Dilbert creator Scott Adams has died


Scott Raymond Adams (June 8, 1957 – January 2026), the renowned cartoonist and creator of the iconic Dilbert comic strip, has passed away at age 68 after a courageous but ultimately losing battle with metastatic prostate cancer.

Born in Windham, New York, Adams captured the absurdities of corporate life with razor-sharp wit when he launched Dilbert in 1989. Featuring the hapless engineer Dilbert, his pointy-haired boss, and a cast of dysfunctional office archetypes, the strip exploded in popularity, appearing in over 2,000 newspapers worldwide at its peak and becoming a cultural touchstone for cubicle-dwelling workers everywhere in the 1990s and 2000s.

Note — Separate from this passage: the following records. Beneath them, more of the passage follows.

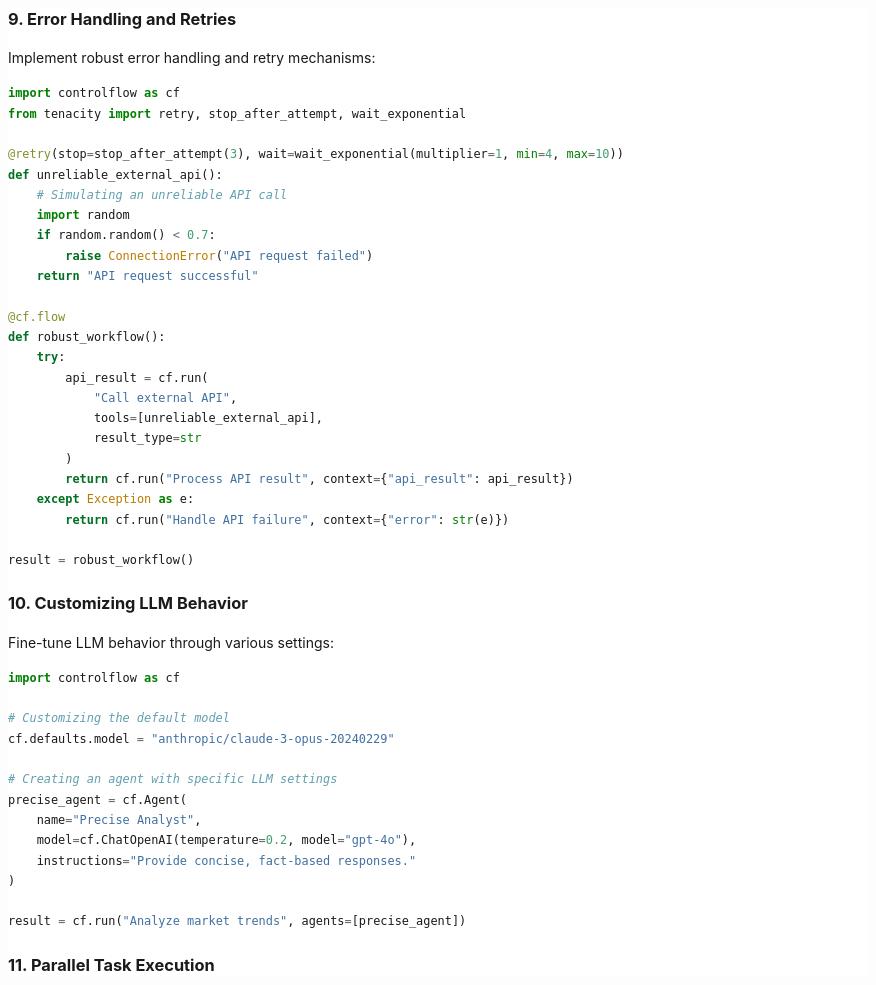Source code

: ### 9. Error Handling and Retries

Implement robust error handling and retry mechanisms:

```python
import controlflow as cf
from tenacity import retry, stop_after_attempt, wait_exponential

@retry(stop=stop_after_attempt(3), wait=wait_exponential(multiplier=1, min=4, max=10))
def unreliable_external_api():
    # Simulating an unreliable API call
    import random
    if random.random() < 0.7:
        raise ConnectionError("API request failed")
    return "API request successful"

@cf.flow
def robust_workflow():
    try:
        api_result = cf.run(
            "Call external API",
            tools=[unreliable_external_api],
            result_type=str
        )
        return cf.run("Process API result", context={"api_result": api_result})
    except Exception as e:
        return cf.run("Handle API failure", context={"error": str(e)})

result = robust_workflow()
```

### 10. Customizing LLM Behavior

Fine-tune LLM behavior through various settings:

```python
import controlflow as cf

# Customizing the default model
cf.defaults.model = "anthropic/claude-3-opus-20240229"

# Creating an agent with specific LLM settings
precise_agent = cf.Agent(
    name="Precise Analyst",
    model=cf.ChatOpenAI(temperature=0.2, model="gpt-4o"),
    instructions="Provide concise, fact-based responses."
)

result = cf.run("Analyze market trends", agents=[precise_agent])
```

### 11. Parallel Task Execution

Beyond cartooning, Adams authored bestselling books on business, persuasion, and personal development, including The Dilbert Principle and Win Bigly. He also gained a large following through his daily podcast, Real Coffee with Scott Adams, where he analyzed news, politics, and persuasion techniques.In recent years, Adams faced significant controversy when his 2023 comments on race led to widespread newspaper cancellations of Dilbert. Undeterred, he relaunched the strip independently as a webcomic. Diagnosed with aggressive prostate cancer in 2025—the same type afflicting former President Joe Biden—Adams shared candid updates with fans until entering hospice care in early January 2026.He is survived by family, friends, and millions who found both laughter and truth in his observations of modern work life. His legacy endures in the timeless hilarity of Dilbert and the conversations he sparked about power, incompetence, and human nature.